O, that this too too sullied flesh would melt,
Thaw and resolve itself into a dew,
Or that the Everlasting had not fixed
His canon 'gainst self-slaughter! O God, God,
How weary, stale, flat, and unprofitable
Seem to me all the uses of this world!
We start off with a bang. Or, considering that this is Hamlet we're talking about, maybe more like a whimper: he's moaning about how depressed he is over his father's death and mom's remarriage, and wishing that his "flesh" would "melt"—i.e., that he'd die.
History Snack! Elizabethans believed the human body was made up of four basic elements, called humors: phlegm, blood, yellow bile, and black bile. Hamlet seems to be suffering from what Elizabethans referred to as "melancholy," which was associated with too much "black bile" in the body. This state led to lethargy, irritability, distorted imagination, and so on. Basically, it sounds a lot like what we call "clinical depression" today.

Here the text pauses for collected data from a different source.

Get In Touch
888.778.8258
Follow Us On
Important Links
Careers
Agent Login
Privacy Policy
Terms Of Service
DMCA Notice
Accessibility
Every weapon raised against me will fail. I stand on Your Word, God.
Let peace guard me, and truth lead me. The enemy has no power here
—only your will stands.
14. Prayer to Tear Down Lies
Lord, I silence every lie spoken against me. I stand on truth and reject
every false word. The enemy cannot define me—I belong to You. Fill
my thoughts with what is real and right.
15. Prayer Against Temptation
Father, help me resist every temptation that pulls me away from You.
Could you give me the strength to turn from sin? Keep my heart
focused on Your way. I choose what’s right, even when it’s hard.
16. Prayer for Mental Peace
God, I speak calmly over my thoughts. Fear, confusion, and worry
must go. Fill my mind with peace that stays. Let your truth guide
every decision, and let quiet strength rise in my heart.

But since this is 1600 rather than the 21st century, he can't just take some Abilify; he has to plot (and delay) a murderous revenge.
Textual Note: Some modern editions of the play read "sullied flesh" instead of "solid flesh." This is because the first folio (published 1623) edition of the play (which reads "solid") is slightly different than the first quarto (published 1603) edition, which reads "sallied." Modern editors who prefer the first quarto reading update the word "sallied" to "sullied," as in "stained." Does it matter? Sure it does. Some editors and literary critics prefer "sullied" flesh because it suggests that Hamlet feels that he personally has been soiled, stained, or contaminated by his mother's incestuous relationship with his murderous uncle. Given how he seems to feel about sex, we'd buy that.